▶ _Excerpt to read_
2011-03-18 Thread Adrian Sevcenco

On 03/18/2011 06:22 PM, Akemi Yagi wrote:

On Fri, Mar 18, 2011 at 9:03 AM, Adrian Sevcenco
adrian.sevce...@cern.ch  wrote:

Hi! I try to load an module that it is found in curent
/lib/modules/`uname -r` tree ...
root@sevcenco: ~ # ls -l /lib/modules/`uname
-r`/kernel/drivers/crypto/padlock-*
-rwxr--r-- 1 root root 14296 Mar 16 19:37
/lib/modules/2.6.38-0.el5.elrepo/kernel/drivers/crypto/padlock-aes.ko
-rwxr--r-- 1 root root 10808 Mar 16 19:37
/lib/modules/2.6.38-0.el5.elrepo/kernel/drivers/crypto/padlock-sha.ko

but if i try :
root@sevcenco: ~ # modprobe -v padlock-aes.ko
FATAL: Module padlock_aes.ko not found.

▶ _Source material_

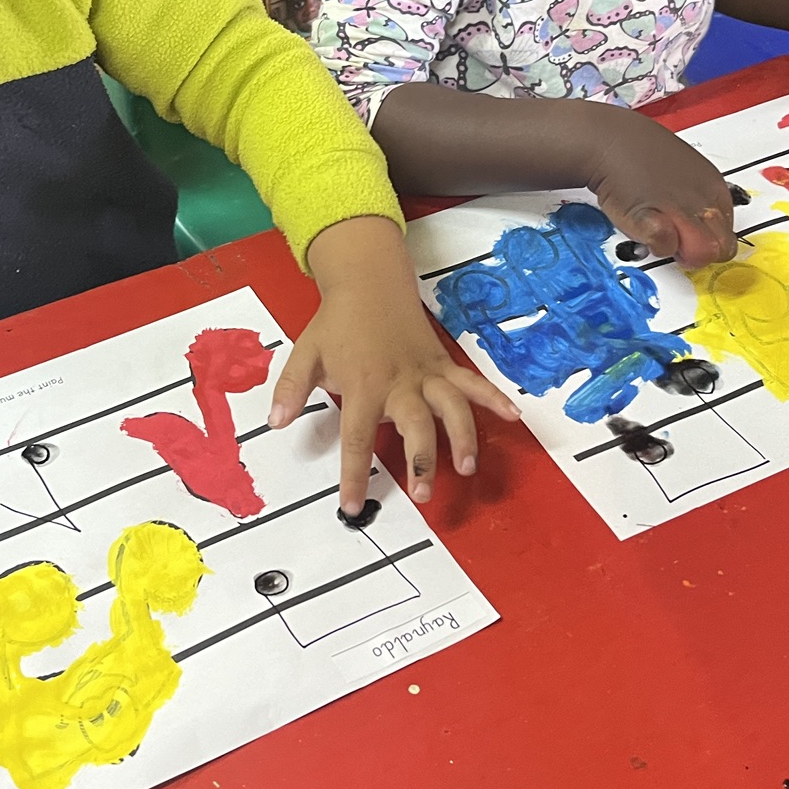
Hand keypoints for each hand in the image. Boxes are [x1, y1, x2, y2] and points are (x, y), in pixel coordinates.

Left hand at [272, 215, 519, 511]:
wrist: (370, 282)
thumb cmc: (338, 322)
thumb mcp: (306, 353)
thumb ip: (292, 388)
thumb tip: (276, 421)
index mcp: (364, 385)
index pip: (358, 438)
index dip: (356, 475)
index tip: (354, 505)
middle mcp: (400, 383)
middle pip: (416, 426)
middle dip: (422, 461)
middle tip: (424, 494)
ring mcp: (426, 374)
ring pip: (452, 407)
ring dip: (463, 436)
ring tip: (468, 467)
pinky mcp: (442, 365)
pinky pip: (471, 383)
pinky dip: (494, 398)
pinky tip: (513, 416)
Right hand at [587, 107, 736, 269]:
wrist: (608, 140)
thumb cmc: (639, 151)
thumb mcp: (684, 166)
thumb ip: (698, 194)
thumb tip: (700, 218)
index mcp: (714, 187)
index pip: (729, 232)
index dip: (708, 238)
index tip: (689, 231)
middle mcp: (704, 203)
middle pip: (721, 248)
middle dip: (701, 250)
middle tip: (675, 236)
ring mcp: (682, 214)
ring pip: (700, 253)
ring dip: (678, 248)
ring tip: (656, 225)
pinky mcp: (656, 225)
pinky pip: (666, 247)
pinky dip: (654, 244)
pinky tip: (642, 224)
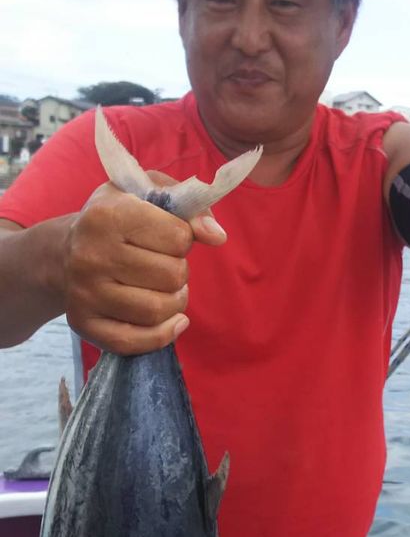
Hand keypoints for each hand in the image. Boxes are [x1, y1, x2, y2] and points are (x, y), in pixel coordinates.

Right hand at [63, 173, 225, 354]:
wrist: (64, 252)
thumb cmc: (117, 219)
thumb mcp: (149, 194)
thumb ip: (190, 208)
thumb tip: (217, 236)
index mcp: (107, 215)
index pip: (179, 237)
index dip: (184, 238)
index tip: (169, 237)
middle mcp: (91, 255)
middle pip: (172, 276)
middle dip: (180, 272)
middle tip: (166, 266)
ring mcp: (85, 293)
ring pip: (158, 310)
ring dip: (175, 302)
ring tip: (166, 289)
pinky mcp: (84, 324)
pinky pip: (135, 342)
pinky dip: (163, 335)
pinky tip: (172, 320)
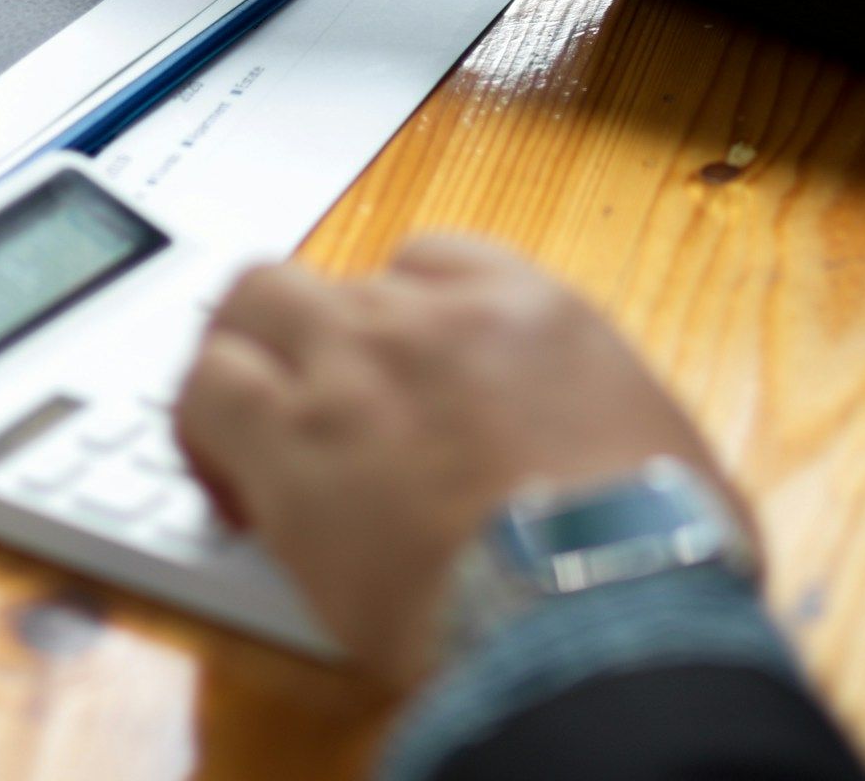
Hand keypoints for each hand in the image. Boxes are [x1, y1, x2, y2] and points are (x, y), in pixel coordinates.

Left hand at [174, 239, 743, 687]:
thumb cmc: (653, 547)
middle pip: (324, 273)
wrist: (599, 604)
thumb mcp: (663, 455)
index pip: (429, 261)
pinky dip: (201, 428)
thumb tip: (611, 475)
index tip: (397, 366)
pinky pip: (207, 395)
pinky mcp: (290, 445)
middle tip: (302, 391)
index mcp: (526, 308)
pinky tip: (223, 483)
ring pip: (249, 304)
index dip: (402, 312)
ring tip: (238, 421)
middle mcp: (426, 317)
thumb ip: (604, 431)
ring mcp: (349, 367)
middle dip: (303, 324)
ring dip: (240, 356)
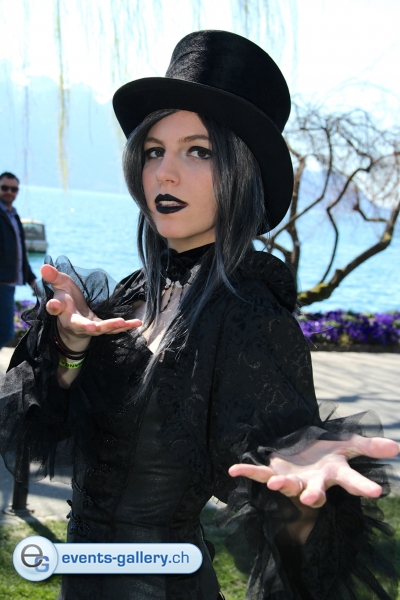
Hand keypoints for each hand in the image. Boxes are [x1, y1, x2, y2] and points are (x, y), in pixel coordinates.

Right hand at [41, 264, 141, 350]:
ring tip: (121, 322)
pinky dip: (125, 326)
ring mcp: (89, 327)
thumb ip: (54, 277)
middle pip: (79, 325)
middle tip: (92, 328)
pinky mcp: (102, 328)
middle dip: (86, 327)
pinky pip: (114, 329)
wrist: (74, 318)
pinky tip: (137, 322)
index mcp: (62, 310)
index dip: (54, 306)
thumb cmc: (67, 298)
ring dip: (110, 326)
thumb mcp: (60, 285)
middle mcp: (74, 322)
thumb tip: (43, 266)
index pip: (55, 308)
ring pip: (100, 329)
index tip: (54, 304)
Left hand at [229, 435, 398, 508]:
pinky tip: (233, 469)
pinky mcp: (274, 471)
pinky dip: (246, 472)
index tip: (376, 491)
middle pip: (315, 493)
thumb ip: (369, 446)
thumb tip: (396, 447)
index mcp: (333, 474)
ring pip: (288, 485)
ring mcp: (293, 479)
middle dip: (313, 496)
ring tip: (276, 483)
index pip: (352, 482)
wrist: (303, 451)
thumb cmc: (328, 450)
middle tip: (312, 499)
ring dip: (281, 484)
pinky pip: (259, 473)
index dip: (363, 487)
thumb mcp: (348, 443)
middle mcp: (313, 482)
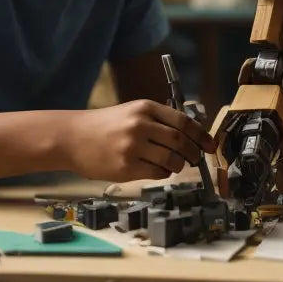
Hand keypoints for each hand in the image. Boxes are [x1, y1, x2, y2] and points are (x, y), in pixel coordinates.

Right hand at [60, 99, 216, 182]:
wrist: (72, 137)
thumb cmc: (104, 126)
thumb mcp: (131, 112)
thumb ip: (157, 120)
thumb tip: (191, 135)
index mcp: (144, 108)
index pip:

▶ _Task requirements_
(1) Answer these from the thread excerpt, one line each:
(a) At what time did Akemi Yagi write the message that is quoted?
(b) What size is listed for padlock-sha.ko?
(c) What error does modprobe print?
(2) According to the thread excerpt, why is the modprobe result unexpected? Answer in one to three sentences.
(3) Write out the stretch of the thread excerpt from "root@sevcenco: ~ # ls" through "padlock_aes.ko not found.", character for character.

▶ _Responses per task_
(1)
(a) 06:22 PM
(b) 10808
(c) FATAL: Module padlock_aes.ko not found.

(2) The ls listing shows padlock-aes.ko in the /lib/modules/`uname -r` tree for the running kernel, 2.6.38-0.el5.elrepo. Even so, running modprobe on that module returns a "not found" error.

(3)
root@sevcenco: ~ # ls -l /lib/modules/`uname
-r`/kernel/drivers/crypto/padlock-*
-rwxr--r-- 1 root root 14296 Mar 16 19:37
/lib/modules/2.6.38-0.el5.elrepo/kernel/drivers/crypto/padlock-aes.ko
-rwxr--r-- 1 root root 10808 Mar 16 19:37
/lib/modules/2.6.38-0.el5.elrepo/kernel/drivers/crypto/padlock-sha.ko

but if i try :
root@sevcenco: ~ # modprobe -v padlock-aes.ko
FATAL: Module padlock_aes.ko not found.